Hi, thank you for the suggestion! I am now getting a different error. I have added an average length column, which resolved the assertion error. Now in classifier_utils, there is a problem with the definition of the variable pval: local variable 'pval' referenced before assignment. Should line 313 be changed to: pval = chisquare(f_obs=obs, f_exp=exp).pvalue?
File ~/.conda/envs/geneformer_env/lib/python3.10/site-packages/geneformer/classifier_utils.py:315, in balance_attr_splits(data, attr_to_split, attr_to_balance, eval_size, max_trials, pval_threshold, state_key, nproc)
313 chisquare(f_obs=obs, f_exp=exp).pvalue
314 train_attr_counts = str(obs_counts).strip("Counter(").strip(")")

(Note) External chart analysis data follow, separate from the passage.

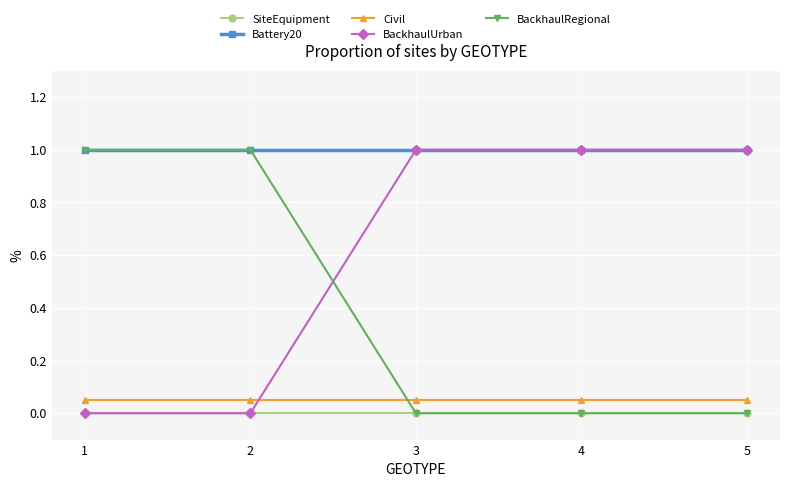

True or false: Civil has more than 2 points higher than both neighbors.

False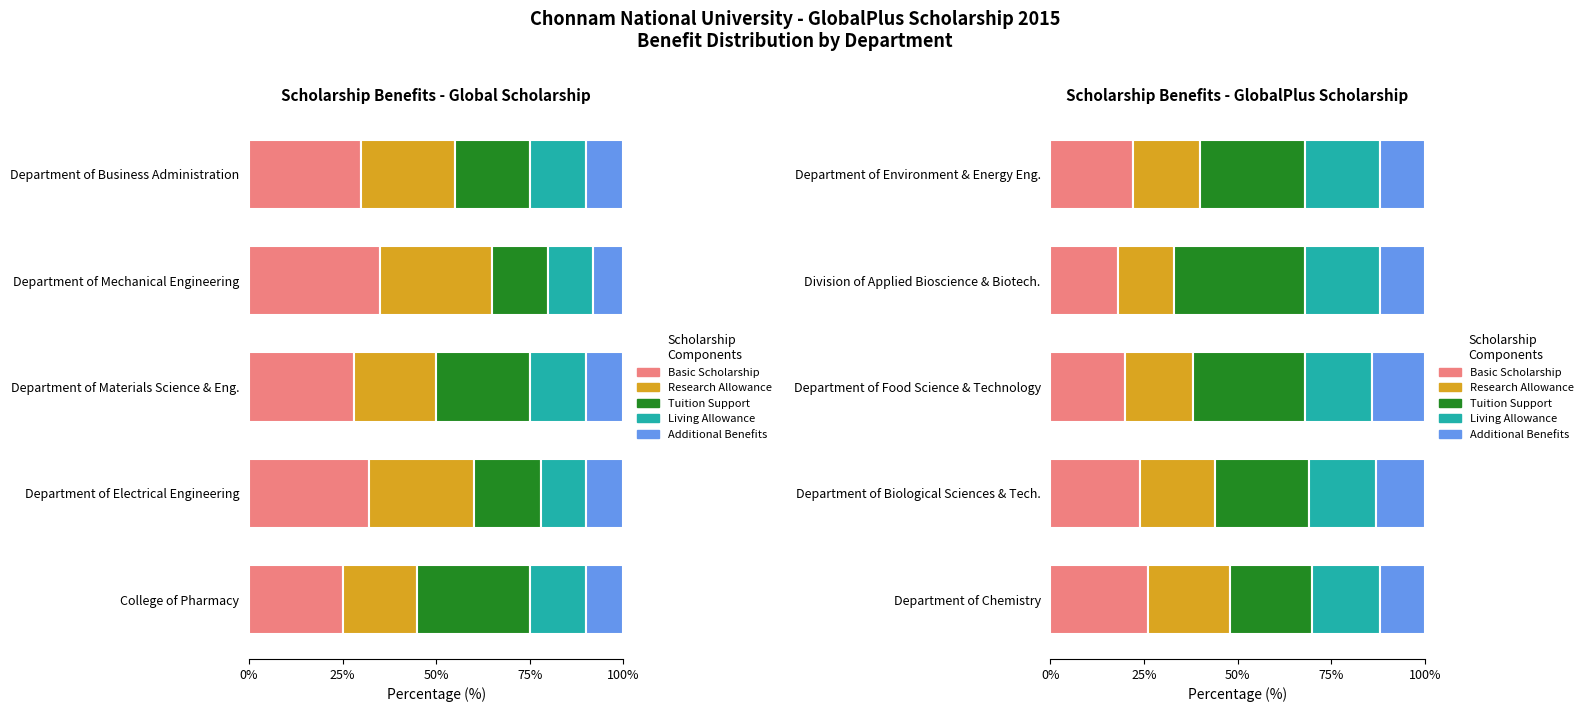

Does the chart contain any negative values?

No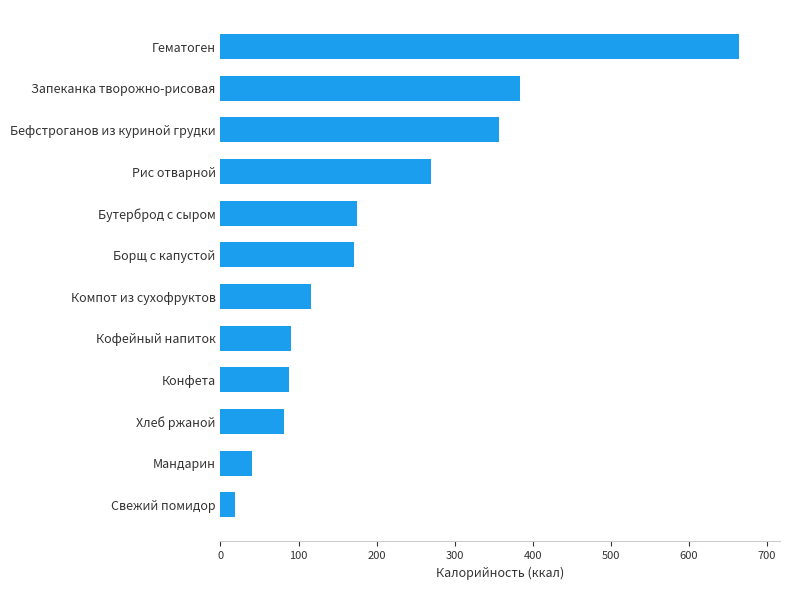

At which label is the value closest to 341?

Бефстроганов из куриной грудки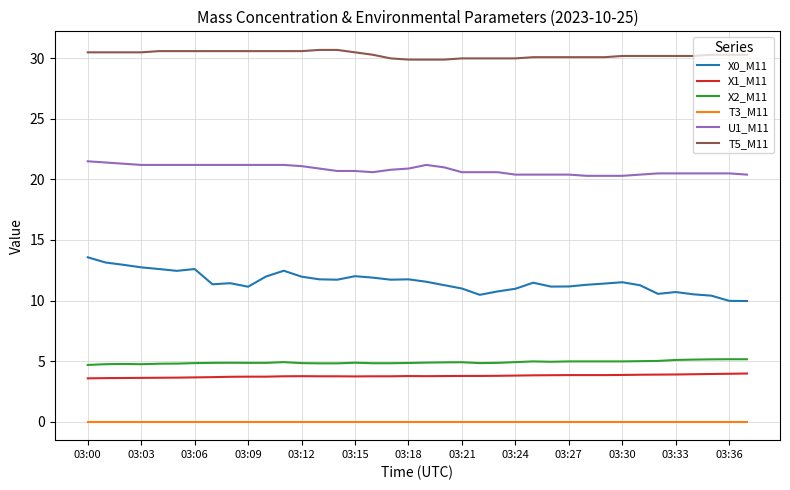

Which series has the largest total across all categories?

T5_M11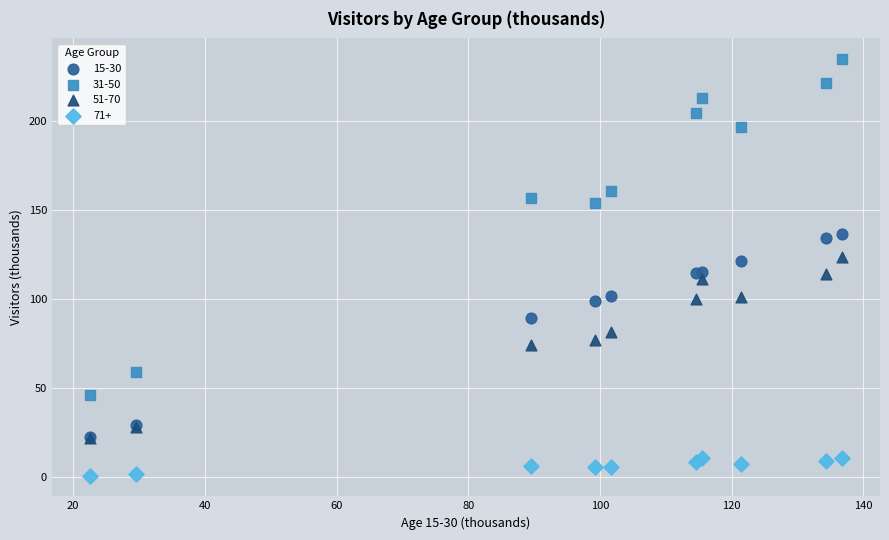

Which series contains the lowest Y value?

71+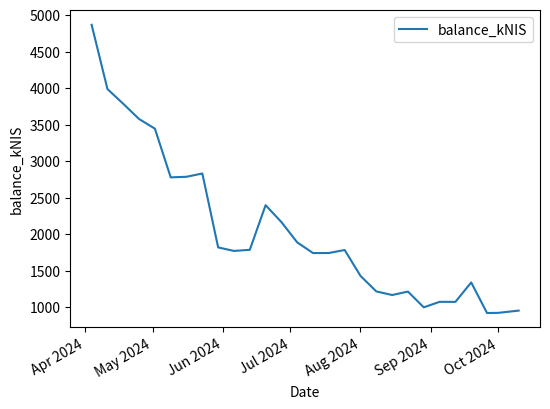

What is the smallest value displayed?

924.0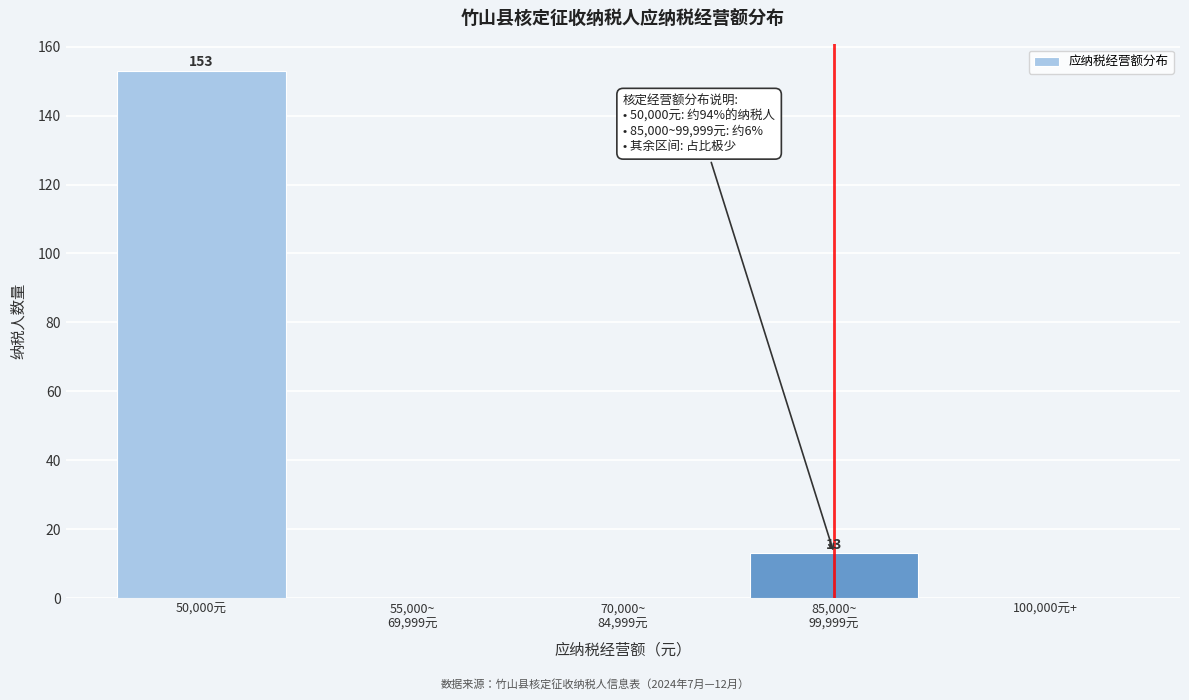

What is the sum of all values?

166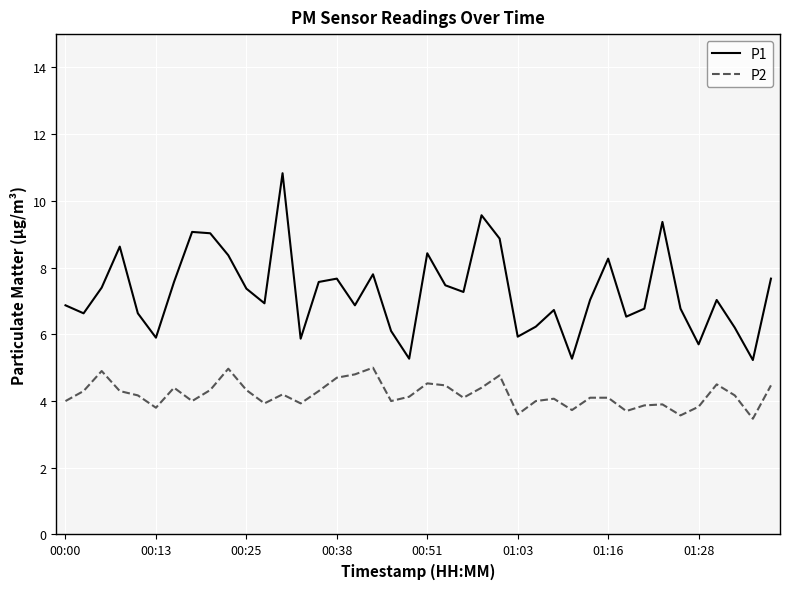

Rank the series by their average value, from lowest to highest.

P2, P1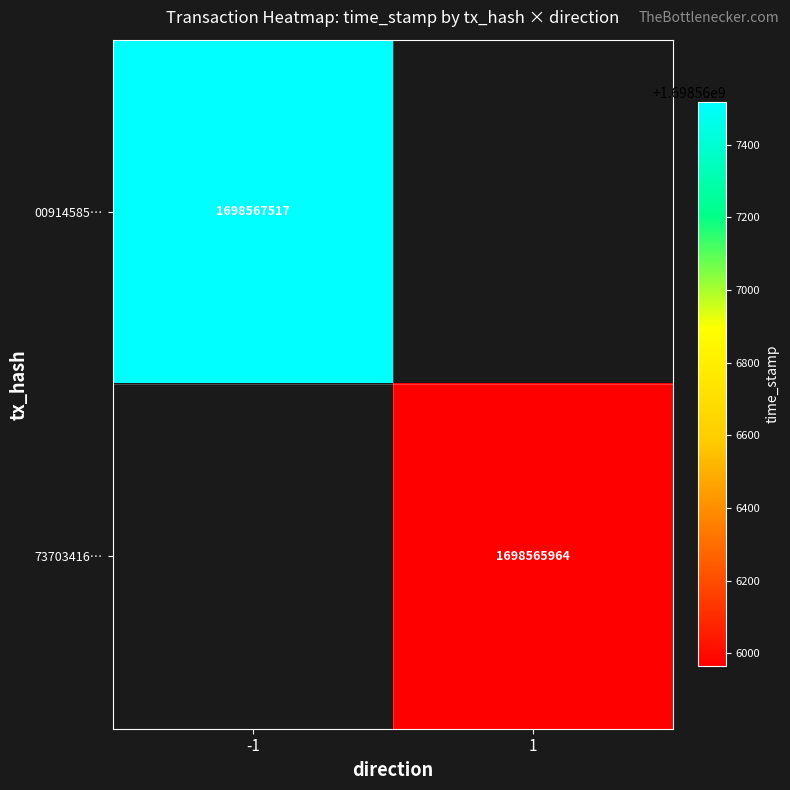

Reading left to right, transcribe all the data shown in this chart.

009145857b0be1aab8c9a521689a9be0741069c: -1	1698567517
73703416382f4fb8cae91844ac8f489e39c33e5: 1	1698565964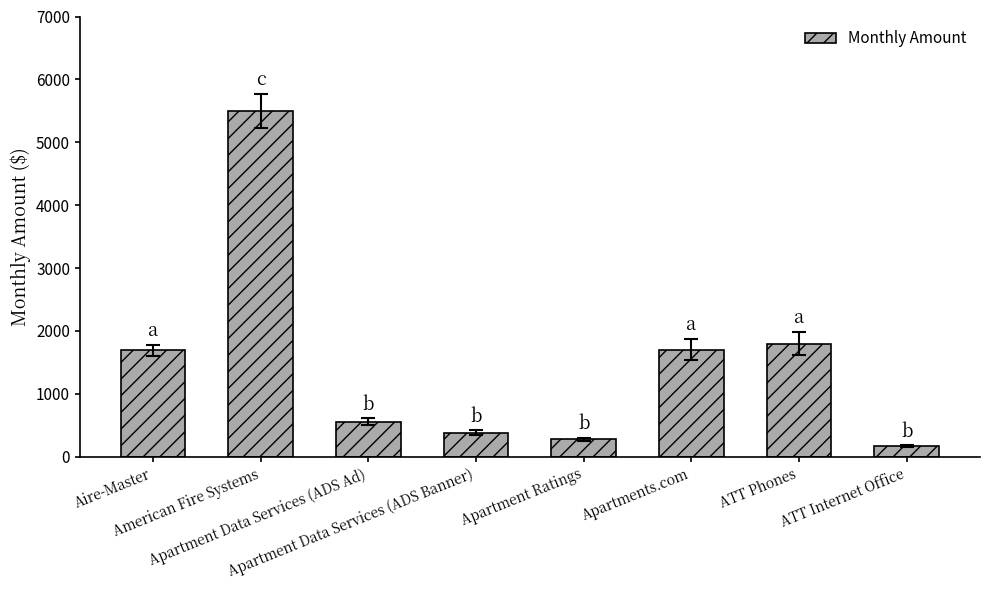

What is the change in value from Apartments.com to ATT Internet Office?

-1534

--> 315 eval_attr_counts = str(exp_counts).strip("Counter(").strip(")")
316 df_vals += [train_attr_counts, eval_attr_counts, pval]
317 else:
UnboundLocalError: local variable 'pval' referenced before assignment
Thank you for catching this! A fix has been pushed. By the way, in the future, if you have a separate error from the original one in the discussion, it's really helpful to start a new discussion with a new name pertinent to the new error. That will be really helpful to others who may encounter the same issue so they can easily find the prior discussion. Thank you!